By Miriam Raftery
April 28, 2015 (Sacramento) – The tobacco industry has succeeded in snuffing out strict limits proposed on tobacco at ballparks. Legislators on the Assembly Governmental Organization Committe, many of whom took hefty contributions from tobacco interests, voted overwhelmingly to water down a bill that originally would have banned all tobacco products at every ballpark in California—from Little League to Major League ballparks.
Legislatures voted to ban only smokeless chewing tobacco from Major League and Minor League parks, leaving it legal to use at youth sport venues and recreational ball fields.

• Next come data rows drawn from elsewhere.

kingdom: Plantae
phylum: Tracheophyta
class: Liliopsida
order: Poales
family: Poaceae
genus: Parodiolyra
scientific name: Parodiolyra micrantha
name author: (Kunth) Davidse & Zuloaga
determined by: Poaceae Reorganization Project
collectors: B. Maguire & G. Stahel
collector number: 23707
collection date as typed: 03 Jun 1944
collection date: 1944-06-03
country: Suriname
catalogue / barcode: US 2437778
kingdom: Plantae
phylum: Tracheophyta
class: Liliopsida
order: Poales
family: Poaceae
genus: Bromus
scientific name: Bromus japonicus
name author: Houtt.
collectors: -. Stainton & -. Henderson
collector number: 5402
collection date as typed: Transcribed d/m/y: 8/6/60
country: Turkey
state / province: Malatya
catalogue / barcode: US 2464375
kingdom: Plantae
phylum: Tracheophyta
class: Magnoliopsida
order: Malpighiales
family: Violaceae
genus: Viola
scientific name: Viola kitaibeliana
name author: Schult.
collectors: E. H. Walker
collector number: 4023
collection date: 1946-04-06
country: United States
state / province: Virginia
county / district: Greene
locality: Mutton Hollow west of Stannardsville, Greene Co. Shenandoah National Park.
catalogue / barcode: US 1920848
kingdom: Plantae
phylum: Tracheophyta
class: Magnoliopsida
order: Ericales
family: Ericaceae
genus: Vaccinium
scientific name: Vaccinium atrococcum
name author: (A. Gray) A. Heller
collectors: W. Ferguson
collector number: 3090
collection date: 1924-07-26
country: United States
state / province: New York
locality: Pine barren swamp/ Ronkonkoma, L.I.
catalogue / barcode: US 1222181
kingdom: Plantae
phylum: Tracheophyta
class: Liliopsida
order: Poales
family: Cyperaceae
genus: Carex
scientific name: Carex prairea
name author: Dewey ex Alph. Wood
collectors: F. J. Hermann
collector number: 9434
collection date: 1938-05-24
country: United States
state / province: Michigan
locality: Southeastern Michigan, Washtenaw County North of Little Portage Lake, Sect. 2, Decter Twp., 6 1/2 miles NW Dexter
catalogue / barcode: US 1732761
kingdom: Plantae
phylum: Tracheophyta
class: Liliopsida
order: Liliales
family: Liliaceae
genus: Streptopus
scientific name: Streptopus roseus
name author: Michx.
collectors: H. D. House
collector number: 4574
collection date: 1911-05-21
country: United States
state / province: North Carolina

The law was also watered down to exempt cigarettes, cigars, and electronic cigarettes.
Supporters of Assembly Bill 768 by Assemblyman Tony Thurmond (D-Richmond) had sought to protect young players from the fate suffered by Padres Hall of Famer Tony Gwynn, who died of cancer related to his long-time habit of chewing tobacco.
The largely gutted bill passed by a 15-5 vote, with all five no votes from Republicans who would not support even the scaled-back limits on tobacco at baseball parks.
The American Cancer Society Action Network’s lobbyist, Tim Gibbs, called the committee’s actions “troubling,” the Sacramento Bee reports.
So for now, the responsibility to discourage young ball players from getting hooked on dangerous tobacco products falls to coaches and parents, since the state failed to protect young athletes from these hazards.